Que nous apprend ce masque des coutumes funéraires des Mycéniens ? Que leurs chefs étaient accompagnés dans la tombe par ces très beaux objets, faits de feuilles d’or travaillées au repoussé, dont 5 exemplaires sont connus. Contrairement aux masques égyptiens, un certain souci de la réalité semble avoir été pris en compte. En effet, les spécimens ne se ressemblent pas et comportent certaines caractéristiques particulières (pilosité, forme du visage et des yeux). 

Un masque de la tombe 4, musée national archéologique d'Athènes - © Giovanni dall'Orto / CCO
Un masque de la tombe 5, musée national archéologique d'Athènes - © Giovanni dall'Orto / CCO
Un masque de la tombe 4, musée national archéologique d'Athènes - © NAMA / CCO

Le masque dit d’Agamemnon est le plus fin et le plus travaillé. Certains pensent qu’il aurait été retouché au moment de sa découverte, en 1876, pour lui donner davantage d’intérêt… Il est vrai d’Heinrich Schliemann, le découvreur, n’était pas réputé pour son intégrité scientifique. Apprécions, quoi qu’il en soit, la pureté du travail des orfèvres, sur ce masque comme sur ceux provenant des autres tombes princières mises au jour sur le site.

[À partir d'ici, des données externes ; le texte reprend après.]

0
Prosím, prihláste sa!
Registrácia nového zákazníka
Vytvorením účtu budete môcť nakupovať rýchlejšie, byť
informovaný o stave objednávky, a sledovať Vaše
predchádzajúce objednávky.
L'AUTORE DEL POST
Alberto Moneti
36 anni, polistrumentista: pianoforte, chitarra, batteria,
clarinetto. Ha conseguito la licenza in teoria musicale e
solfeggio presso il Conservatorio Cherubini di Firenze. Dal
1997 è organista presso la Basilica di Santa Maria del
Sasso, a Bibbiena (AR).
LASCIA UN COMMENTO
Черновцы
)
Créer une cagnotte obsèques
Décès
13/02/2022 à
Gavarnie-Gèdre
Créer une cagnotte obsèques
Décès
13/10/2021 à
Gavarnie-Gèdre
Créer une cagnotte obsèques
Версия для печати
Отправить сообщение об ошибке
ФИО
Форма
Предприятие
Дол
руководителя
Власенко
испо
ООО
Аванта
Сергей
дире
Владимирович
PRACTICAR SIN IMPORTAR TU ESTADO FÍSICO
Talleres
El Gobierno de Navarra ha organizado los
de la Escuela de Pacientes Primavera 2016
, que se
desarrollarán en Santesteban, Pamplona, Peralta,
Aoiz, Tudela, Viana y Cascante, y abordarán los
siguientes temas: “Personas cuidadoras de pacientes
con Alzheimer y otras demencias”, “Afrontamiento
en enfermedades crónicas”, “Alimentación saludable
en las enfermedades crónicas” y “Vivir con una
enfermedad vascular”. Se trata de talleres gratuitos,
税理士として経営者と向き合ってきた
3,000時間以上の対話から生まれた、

On oublie par ailleurs souvent que les masques n’étaient pas les seules parures en or des défunts ! Bijoux, coupes, armes, plaques pectorales, diadèmes… le mobilier funéraire était extraordinaire. Le corps d’une fillette, âgée quelques mois, était même entièrement recouvert de feuilles d’or.

Parure complète de feuilles d'or qui recouvrait le corps d'un bébé, tombe 3,  musée national archéologique d'Athènes - © Jerónimo Roure Pérez / Public domain

3. Le masque de jade de Pakal le Grand (Mexique)

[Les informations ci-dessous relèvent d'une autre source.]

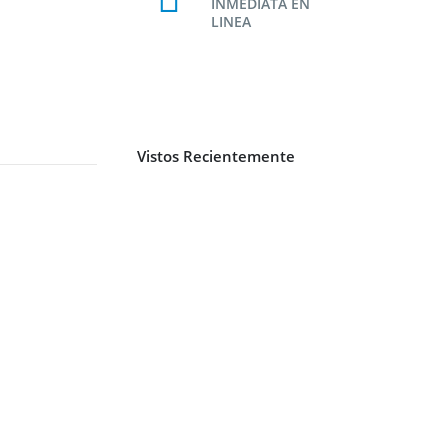
INMEDIATA EN
LINEA
Vistos Recientemente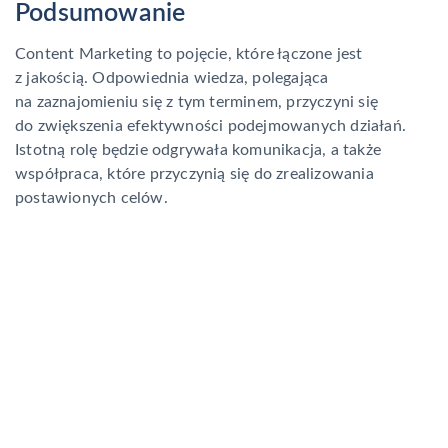
Podsumowanie
Content Marketing to pojęcie, które łączone jest
z jakością. Odpowiednia wiedza, polegająca
na zaznajomieniu się z tym terminem, przyczyni się
do zwiększenia efektywności podejmowanych działań.
Istotną rolę będzie odgrywała komunikacja, a także
współpraca, które przyczynią się do zrealizowania
postawionych celów.
Szukasz
agencji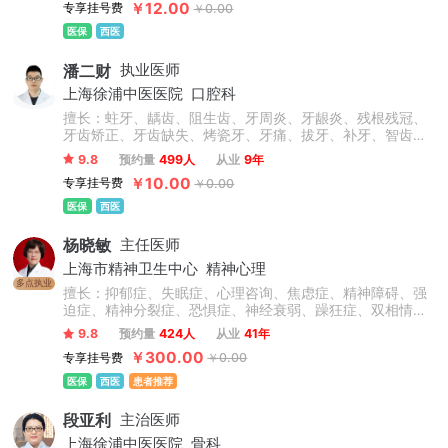
￥12.00
专享挂号费
￥0.00
后应激障碍等精神心理疾病的诊断与精准个性化治疗。擅于
运用心理学原理疏导情绪问题、人际关系问题。
医保
西医
潘二财
执业医师
上海徐浦中医医院
口腔科
擅长：蛀牙、龋齿、阻生齿、牙周炎、牙龈炎、残根残冠、
牙齿矫正、牙齿缺失、烤瓷牙、牙痛、拔牙、补牙、智齿、
根管治疗等，此外对于前牙美容修复、牙齿缺失的冠(桥)修
9.8
预约量
499人
从业
9年
复、以及咬合重建的复杂义齿修复、全口义齿修复、直丝弓
￥10.00
专享挂号费
￥0.00
矫正、自锁矫正、隐形矫正、牙齿美容、牙齿修复、烤瓷
牙、美白贴面等技术操作熟练，临床经验丰富。
医保
西医
杨晓敏
主任医师
上海市精神卫生中心
精神心理
多点执业
擅长：抑郁症、失眠症、心理咨询、焦虑症、精神障碍、强
迫症、精神分裂症、恐惧症、神经衰弱、躁狂症、双相情感
障碍、心理障碍、神经官能症、头晕头疼、植物神经紊乱、
9.8
预约量
424人
从业
41年
自闭症、儿童抽动症、人格障碍、酒精依赖症、成人/青少年
￥300.00
专享挂号费
￥0.00
心理咨询、青少年情绪与行为障碍。
医保
西医
患者推荐
段亚利
主治医师
上海徐浦中医医院
骨科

 Le masque de jade de Pakal 1er, roi de Palenque, et ses ensembles de colliers, boucles d'oreille et amulette (dans la bouche), musée de Mexico - © Wolfgang Sauber / CC BY-SA

Le masque du roi maya K'inich Janaab' Pakal Ier, mort en 680 de notre ère à Palenque, est d’un tout autre type. Il n’est pas en or, mais en toutes petites plaquettes de jade, façonnées et agencées comme un puzzle en relief pour reproduire le visage du souverain. Le blanc des yeux est en coquille et la pupille en obsidienne. Comme les précédents, le masque n’a pas été fabriqué sur le visage du mort, mais pendant sa vie. Il fallait des semaines pour créer une telle œuvre d’art (des mois de travail pour les masques et autres parures des pharaons égyptiens) et il n’était évidemment pas question d’attendre la mort du roi pour s’y mettre !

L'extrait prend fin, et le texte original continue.